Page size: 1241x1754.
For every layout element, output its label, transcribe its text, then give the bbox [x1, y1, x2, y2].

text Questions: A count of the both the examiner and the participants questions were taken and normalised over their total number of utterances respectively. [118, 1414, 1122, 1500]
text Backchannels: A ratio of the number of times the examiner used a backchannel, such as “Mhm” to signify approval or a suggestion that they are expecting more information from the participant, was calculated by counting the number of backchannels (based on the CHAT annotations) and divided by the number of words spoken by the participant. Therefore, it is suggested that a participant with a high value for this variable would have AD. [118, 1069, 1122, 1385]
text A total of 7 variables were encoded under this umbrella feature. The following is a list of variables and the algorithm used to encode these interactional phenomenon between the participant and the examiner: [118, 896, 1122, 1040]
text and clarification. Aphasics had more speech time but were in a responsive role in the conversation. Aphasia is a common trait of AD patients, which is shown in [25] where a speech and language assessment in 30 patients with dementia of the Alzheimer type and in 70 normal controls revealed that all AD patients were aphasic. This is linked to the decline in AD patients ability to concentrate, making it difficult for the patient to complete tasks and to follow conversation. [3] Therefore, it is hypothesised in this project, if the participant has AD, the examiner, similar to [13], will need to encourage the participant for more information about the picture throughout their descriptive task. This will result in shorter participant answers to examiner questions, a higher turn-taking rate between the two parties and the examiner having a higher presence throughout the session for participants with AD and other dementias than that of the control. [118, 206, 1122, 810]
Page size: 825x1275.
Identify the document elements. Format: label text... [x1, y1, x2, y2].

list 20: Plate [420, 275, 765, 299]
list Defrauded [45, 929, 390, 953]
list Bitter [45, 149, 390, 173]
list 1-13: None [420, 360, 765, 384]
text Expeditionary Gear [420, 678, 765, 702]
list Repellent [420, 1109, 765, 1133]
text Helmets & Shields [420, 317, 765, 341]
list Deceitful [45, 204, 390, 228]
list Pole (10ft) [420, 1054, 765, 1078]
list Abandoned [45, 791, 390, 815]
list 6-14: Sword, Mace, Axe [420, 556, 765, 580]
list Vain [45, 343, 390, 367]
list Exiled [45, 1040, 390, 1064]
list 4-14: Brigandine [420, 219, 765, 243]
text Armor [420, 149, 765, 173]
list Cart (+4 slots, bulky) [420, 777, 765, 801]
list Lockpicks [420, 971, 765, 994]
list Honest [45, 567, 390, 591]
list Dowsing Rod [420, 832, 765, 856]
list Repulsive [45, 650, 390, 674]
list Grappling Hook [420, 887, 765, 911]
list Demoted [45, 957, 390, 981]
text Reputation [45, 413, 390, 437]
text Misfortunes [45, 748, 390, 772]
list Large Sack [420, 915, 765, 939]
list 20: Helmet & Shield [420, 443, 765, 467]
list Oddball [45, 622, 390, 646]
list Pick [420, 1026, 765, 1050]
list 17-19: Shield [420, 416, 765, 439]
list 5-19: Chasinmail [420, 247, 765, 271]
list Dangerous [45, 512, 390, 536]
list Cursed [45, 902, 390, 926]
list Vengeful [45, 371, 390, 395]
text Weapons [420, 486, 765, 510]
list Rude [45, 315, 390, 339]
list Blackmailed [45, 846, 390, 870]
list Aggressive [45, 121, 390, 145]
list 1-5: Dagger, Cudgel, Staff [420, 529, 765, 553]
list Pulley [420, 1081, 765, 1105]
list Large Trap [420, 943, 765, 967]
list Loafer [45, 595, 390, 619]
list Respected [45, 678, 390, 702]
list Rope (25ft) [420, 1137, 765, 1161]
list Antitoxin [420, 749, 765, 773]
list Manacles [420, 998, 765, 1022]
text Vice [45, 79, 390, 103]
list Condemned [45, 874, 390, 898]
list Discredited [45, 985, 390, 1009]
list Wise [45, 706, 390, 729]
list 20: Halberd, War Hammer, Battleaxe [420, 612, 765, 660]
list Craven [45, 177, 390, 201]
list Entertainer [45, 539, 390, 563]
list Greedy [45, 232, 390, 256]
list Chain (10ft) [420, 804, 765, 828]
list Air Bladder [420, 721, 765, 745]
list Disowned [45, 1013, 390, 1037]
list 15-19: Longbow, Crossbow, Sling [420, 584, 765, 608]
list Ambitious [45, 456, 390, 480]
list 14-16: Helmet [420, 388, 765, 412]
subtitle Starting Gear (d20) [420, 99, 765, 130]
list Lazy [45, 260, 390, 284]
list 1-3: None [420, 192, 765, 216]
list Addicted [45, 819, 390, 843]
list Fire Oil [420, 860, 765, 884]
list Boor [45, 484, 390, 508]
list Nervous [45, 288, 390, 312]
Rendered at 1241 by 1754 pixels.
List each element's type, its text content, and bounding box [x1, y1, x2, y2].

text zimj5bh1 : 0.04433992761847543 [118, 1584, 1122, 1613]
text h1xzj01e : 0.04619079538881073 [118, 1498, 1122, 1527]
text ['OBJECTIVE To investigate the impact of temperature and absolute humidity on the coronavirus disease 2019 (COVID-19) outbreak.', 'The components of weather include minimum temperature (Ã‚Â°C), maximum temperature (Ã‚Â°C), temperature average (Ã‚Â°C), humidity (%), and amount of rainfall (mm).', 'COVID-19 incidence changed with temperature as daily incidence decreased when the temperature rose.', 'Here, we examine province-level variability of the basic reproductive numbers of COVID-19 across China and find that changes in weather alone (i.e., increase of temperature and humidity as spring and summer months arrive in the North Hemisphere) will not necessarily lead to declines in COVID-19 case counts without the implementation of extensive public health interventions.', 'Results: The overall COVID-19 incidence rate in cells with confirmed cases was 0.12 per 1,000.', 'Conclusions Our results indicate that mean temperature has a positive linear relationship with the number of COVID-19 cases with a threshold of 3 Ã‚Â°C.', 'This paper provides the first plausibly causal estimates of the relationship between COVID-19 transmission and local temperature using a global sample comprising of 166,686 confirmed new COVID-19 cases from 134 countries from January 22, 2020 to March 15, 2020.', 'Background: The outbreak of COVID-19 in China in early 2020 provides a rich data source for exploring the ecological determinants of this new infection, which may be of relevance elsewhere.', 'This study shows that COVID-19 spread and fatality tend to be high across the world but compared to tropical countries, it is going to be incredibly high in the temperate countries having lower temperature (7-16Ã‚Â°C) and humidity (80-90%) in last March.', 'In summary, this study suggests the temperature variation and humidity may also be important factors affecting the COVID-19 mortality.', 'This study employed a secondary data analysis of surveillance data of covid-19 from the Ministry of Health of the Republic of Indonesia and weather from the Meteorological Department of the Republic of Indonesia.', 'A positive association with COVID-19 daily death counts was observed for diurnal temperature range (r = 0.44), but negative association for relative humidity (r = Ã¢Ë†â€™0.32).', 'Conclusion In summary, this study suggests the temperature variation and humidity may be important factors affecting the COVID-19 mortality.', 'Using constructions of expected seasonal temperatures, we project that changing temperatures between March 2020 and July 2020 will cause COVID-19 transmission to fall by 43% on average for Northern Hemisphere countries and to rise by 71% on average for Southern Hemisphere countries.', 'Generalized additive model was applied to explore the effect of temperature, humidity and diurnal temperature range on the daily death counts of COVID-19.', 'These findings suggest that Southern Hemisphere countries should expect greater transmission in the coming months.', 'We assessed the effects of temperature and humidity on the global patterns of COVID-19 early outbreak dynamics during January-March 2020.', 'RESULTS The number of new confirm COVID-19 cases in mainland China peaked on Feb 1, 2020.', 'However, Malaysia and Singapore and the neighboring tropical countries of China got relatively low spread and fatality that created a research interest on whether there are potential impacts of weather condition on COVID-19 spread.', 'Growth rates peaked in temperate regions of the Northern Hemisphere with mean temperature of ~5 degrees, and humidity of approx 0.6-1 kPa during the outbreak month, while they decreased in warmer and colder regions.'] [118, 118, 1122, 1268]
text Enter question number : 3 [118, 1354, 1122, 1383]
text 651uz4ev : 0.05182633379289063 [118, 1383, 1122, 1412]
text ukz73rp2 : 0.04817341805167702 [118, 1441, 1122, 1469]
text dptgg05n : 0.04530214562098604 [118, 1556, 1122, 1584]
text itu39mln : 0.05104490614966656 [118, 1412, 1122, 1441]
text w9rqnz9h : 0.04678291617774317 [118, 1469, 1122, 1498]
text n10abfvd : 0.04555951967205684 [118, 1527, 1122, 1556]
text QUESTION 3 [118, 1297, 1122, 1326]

▬▬▬▬▬▬

If a line in the entries contains "Large", copy it.

> **RESULT OF THIS TASK**
list Large Sack [420, 915, 765, 939]
list Large Trap [420, 943, 765, 967]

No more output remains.